## Exercise directions:
Copy out everything in the data from the line containing "Noklausies arī" down to the line containing "Leer más ...", with both of those lines included. Leave the pictures out of your answer.
** Opening Supplied entries block **
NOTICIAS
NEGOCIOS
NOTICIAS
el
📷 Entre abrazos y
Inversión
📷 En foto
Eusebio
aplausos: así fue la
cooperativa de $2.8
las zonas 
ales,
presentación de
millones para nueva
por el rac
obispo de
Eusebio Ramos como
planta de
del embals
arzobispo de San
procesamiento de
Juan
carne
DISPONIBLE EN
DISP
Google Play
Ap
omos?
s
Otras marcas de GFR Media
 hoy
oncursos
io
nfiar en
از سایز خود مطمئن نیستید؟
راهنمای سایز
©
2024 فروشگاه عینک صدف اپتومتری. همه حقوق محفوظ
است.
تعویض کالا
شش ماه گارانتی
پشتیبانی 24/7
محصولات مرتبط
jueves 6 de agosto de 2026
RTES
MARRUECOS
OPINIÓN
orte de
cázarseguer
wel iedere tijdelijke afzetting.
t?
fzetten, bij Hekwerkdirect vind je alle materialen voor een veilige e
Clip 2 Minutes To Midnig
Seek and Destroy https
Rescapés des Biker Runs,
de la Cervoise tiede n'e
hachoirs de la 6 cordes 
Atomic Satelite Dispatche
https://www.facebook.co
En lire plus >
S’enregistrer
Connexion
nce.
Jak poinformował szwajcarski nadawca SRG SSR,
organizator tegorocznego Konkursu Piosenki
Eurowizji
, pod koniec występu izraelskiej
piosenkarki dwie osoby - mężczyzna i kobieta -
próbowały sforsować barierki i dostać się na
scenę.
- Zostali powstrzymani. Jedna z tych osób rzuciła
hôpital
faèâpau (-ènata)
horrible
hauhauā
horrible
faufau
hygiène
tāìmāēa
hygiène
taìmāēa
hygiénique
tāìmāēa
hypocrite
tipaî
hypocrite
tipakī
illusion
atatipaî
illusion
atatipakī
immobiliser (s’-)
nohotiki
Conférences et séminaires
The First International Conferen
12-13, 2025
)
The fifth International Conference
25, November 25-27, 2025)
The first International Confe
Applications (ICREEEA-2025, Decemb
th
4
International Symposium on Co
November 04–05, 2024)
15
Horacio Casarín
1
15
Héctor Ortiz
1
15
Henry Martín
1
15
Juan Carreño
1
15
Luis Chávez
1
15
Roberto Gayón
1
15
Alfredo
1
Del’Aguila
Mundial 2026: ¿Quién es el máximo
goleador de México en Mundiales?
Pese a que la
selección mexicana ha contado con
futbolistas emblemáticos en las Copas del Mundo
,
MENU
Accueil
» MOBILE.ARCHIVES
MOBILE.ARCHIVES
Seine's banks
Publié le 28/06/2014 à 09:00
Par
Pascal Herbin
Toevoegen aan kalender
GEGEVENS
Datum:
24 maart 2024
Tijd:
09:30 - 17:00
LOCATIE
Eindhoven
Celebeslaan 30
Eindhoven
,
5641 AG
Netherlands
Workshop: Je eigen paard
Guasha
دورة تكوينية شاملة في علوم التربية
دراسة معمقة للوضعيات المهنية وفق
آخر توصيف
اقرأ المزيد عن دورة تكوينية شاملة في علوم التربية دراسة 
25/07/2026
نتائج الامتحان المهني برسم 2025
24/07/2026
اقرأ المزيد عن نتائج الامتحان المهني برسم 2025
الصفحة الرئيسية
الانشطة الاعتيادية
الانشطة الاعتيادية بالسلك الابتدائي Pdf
** Closing Supplied entries block **
** Opening Supplied entries block **
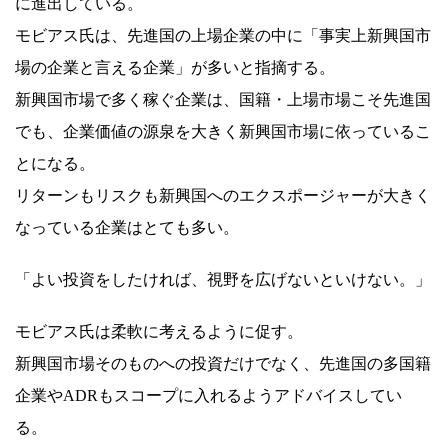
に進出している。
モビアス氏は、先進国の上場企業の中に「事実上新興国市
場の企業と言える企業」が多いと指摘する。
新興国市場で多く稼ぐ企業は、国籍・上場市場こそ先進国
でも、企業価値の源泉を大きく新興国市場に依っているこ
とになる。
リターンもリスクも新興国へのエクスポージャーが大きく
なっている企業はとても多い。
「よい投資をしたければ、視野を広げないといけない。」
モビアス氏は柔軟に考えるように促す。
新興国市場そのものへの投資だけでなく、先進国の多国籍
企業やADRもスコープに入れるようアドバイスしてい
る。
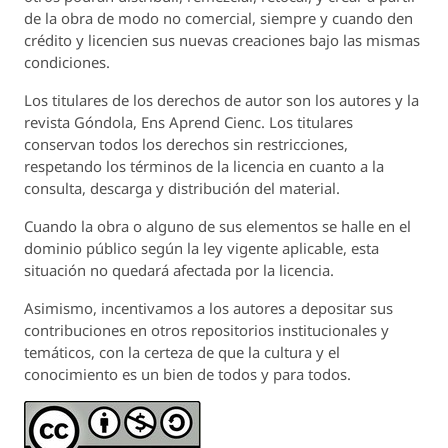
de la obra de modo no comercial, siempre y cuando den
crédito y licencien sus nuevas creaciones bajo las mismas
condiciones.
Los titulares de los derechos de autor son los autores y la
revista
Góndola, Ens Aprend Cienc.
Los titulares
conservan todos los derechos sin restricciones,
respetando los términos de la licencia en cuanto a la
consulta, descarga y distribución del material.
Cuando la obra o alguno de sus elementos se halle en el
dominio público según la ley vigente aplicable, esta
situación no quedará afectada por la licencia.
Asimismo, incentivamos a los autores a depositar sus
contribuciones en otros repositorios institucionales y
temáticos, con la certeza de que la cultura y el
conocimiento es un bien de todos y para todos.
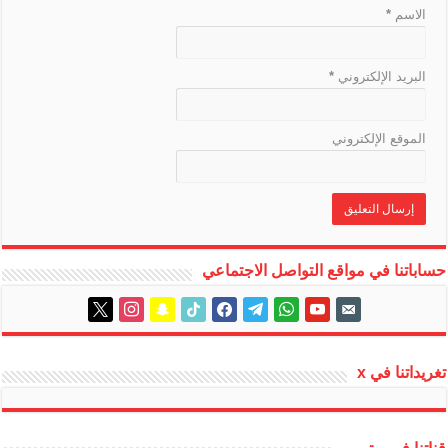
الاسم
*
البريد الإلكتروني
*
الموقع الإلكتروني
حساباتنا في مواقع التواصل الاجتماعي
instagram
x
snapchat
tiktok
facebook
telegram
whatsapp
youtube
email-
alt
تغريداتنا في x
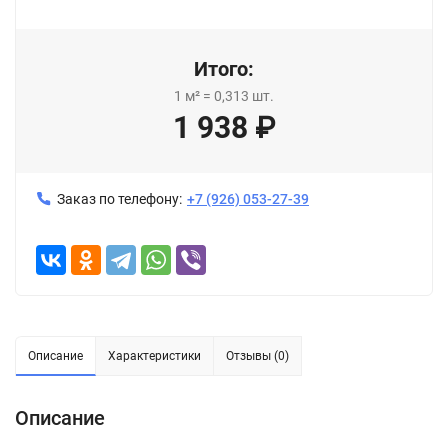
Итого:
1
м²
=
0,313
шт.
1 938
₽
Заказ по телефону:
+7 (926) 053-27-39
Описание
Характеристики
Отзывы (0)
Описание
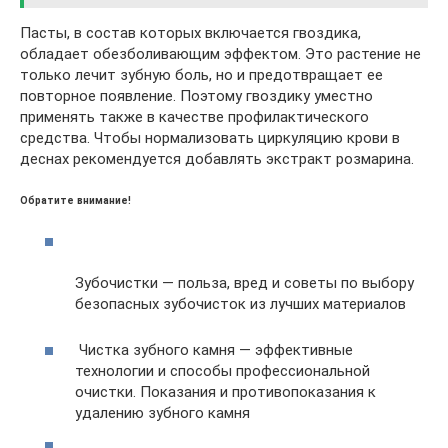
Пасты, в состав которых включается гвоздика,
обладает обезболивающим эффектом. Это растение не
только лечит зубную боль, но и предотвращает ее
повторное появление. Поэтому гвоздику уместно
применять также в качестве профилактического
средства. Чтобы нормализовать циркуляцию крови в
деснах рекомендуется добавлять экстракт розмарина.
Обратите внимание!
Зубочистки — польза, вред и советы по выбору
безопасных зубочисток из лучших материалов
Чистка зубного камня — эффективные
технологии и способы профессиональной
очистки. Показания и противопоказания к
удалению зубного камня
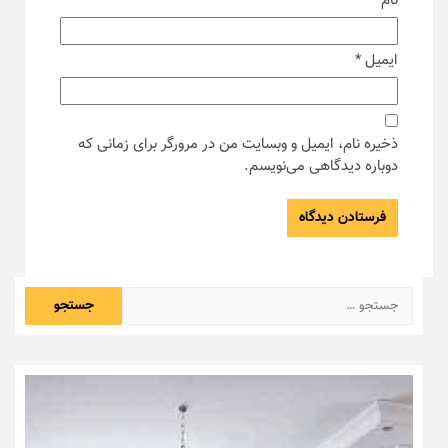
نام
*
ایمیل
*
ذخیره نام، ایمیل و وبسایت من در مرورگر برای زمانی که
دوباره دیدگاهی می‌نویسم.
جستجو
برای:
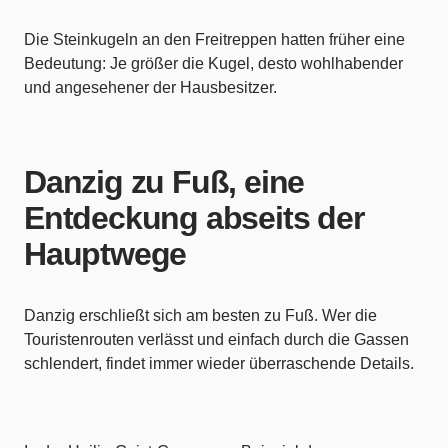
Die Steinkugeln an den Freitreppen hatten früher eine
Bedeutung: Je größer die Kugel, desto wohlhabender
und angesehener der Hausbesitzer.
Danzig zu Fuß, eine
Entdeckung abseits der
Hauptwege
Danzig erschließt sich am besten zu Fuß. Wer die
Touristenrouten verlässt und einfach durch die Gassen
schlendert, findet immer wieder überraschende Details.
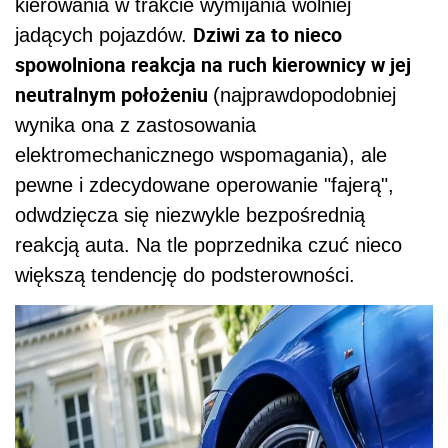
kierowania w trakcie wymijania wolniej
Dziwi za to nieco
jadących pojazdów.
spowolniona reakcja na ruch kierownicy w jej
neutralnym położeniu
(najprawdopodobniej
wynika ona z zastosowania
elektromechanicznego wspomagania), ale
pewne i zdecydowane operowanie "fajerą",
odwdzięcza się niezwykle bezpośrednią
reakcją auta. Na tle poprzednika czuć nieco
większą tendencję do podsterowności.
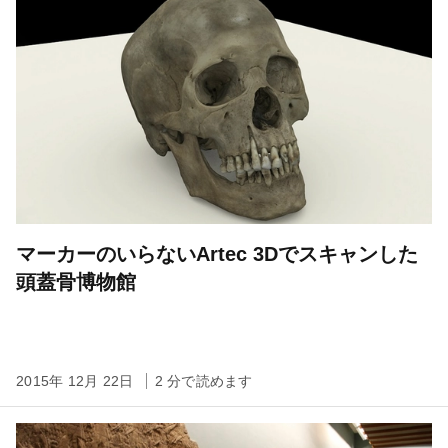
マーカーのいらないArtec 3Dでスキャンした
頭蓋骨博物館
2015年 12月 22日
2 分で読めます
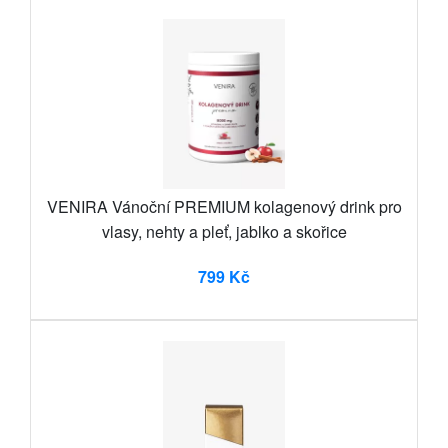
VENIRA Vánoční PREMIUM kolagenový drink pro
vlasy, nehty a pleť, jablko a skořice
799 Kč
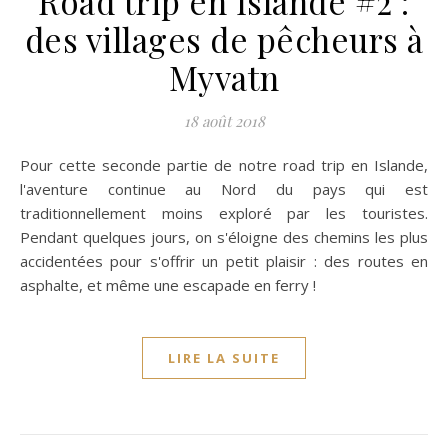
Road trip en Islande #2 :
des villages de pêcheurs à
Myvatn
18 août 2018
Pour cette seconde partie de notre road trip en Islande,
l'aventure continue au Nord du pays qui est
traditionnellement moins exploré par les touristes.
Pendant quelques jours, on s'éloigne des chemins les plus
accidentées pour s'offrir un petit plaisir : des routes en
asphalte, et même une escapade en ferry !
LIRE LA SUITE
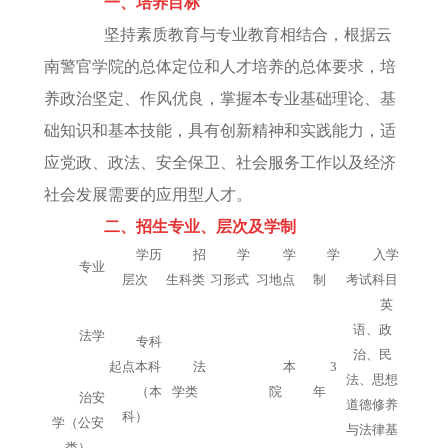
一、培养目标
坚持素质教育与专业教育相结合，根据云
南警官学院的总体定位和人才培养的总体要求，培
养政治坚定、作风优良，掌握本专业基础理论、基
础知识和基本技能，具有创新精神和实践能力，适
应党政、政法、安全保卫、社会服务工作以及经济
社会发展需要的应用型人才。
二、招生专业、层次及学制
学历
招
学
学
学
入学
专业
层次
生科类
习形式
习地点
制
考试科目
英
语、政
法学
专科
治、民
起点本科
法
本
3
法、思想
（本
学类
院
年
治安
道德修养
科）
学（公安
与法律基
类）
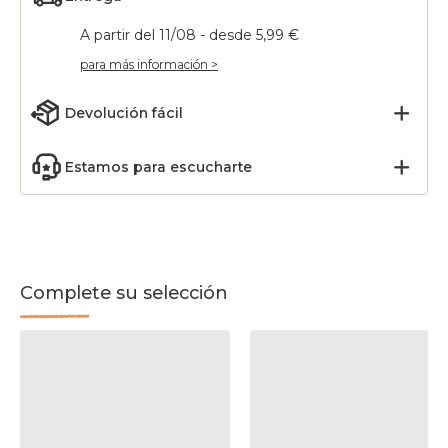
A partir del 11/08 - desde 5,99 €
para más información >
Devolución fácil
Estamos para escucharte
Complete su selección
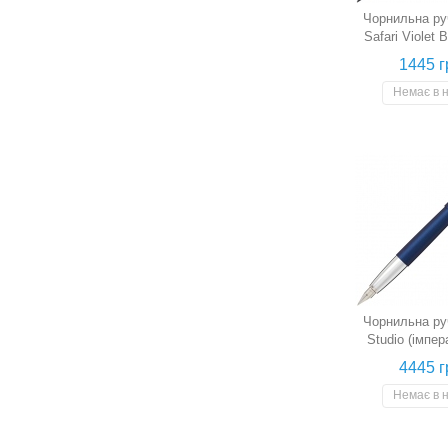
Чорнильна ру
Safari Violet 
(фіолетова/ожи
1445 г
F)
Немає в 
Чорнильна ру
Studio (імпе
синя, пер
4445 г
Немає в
** Closing Supplied entries block **
** Opening Supplied entries block **
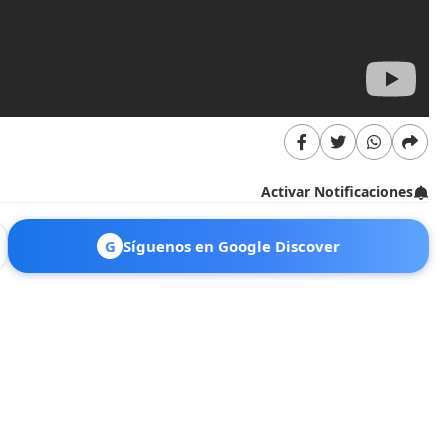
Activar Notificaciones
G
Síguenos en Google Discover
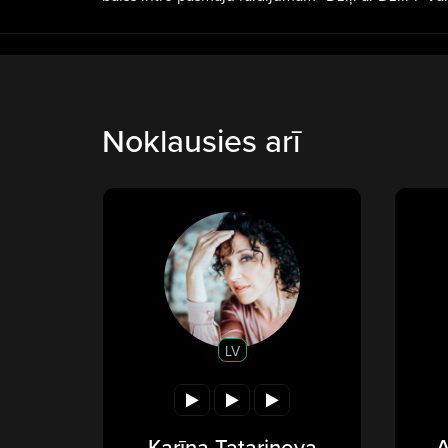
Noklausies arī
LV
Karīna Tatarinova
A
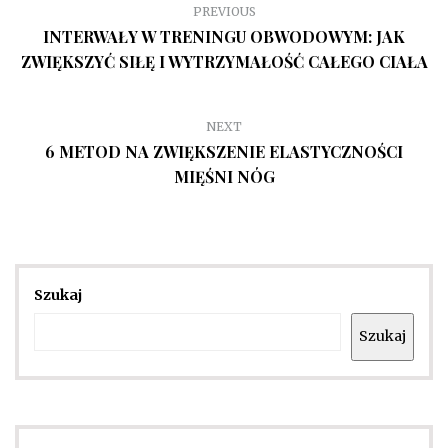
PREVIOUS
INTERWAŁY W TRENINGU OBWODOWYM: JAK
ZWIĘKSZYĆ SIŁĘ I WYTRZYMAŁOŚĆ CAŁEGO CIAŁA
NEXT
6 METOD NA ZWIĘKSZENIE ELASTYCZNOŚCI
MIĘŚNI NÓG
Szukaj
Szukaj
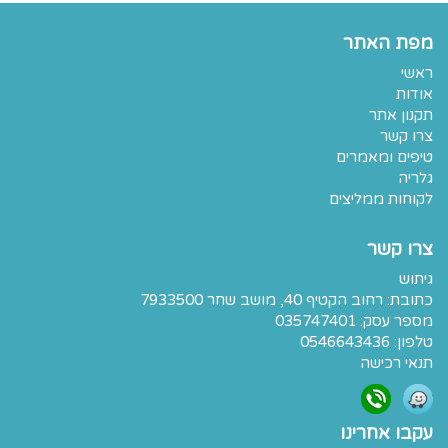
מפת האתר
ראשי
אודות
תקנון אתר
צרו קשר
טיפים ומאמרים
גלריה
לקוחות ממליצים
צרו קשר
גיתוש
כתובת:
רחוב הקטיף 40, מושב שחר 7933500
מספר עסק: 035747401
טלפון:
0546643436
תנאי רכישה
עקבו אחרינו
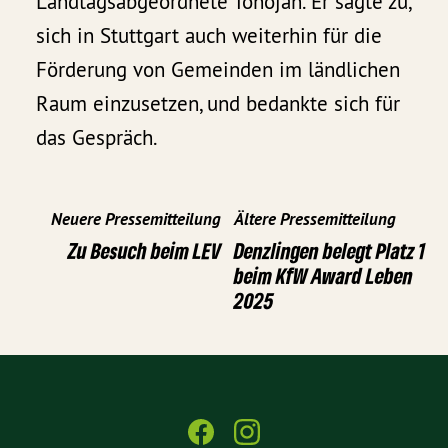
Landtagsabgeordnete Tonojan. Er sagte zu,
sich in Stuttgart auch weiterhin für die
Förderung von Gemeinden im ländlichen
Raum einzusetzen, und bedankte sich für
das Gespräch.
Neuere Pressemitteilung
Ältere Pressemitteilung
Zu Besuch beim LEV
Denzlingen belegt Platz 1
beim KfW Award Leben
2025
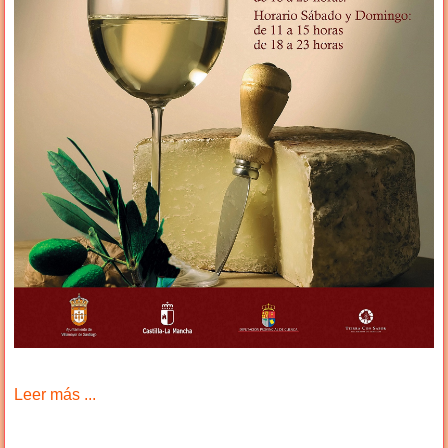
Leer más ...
** Closing Supplied entries block **
## Result for this exercise:
Noklausies arī
LV
Karīna Tatarinova
A
PREVIOUS
INTERWAŁY W TRENINGU OBWODOWYM: JAK
ZWIĘKSZYĆ SIŁĘ I WYTRZYMAŁOŚĆ CAŁEGO CIAŁA
NEXT
6 METOD NA ZWIĘKSZENIE ELASTYCZNOŚCI
MIĘŚNI NÓG
Szukaj
Szukaj
מפת האתר
ראשי
אודות
תקנון אתר
צרו קשר
טיפים ומאמרים
גלריה
לקוחות ממליצים
צרו קשר
גיתוש
כתובת:
רחוב הקטיף 40, מושב שחר 7933500
מספר עסק: 035747401
טלפון:
0546643436
תנאי רכישה
עקבו אחרינו
Landtagsabgeordnete Tonojan. Er sagte zu,
sich in Stuttgart auch weiterhin für die
Förderung von Gemeinden im ländlichen
Raum einzusetzen, und bedankte sich für
das Gespräch.
Neuere Pressemitteilung
Ältere Pressemitteilung
Zu Besuch beim LEV
Denzlingen belegt Platz 1
beim KfW Award Leben
2025
Leer más ...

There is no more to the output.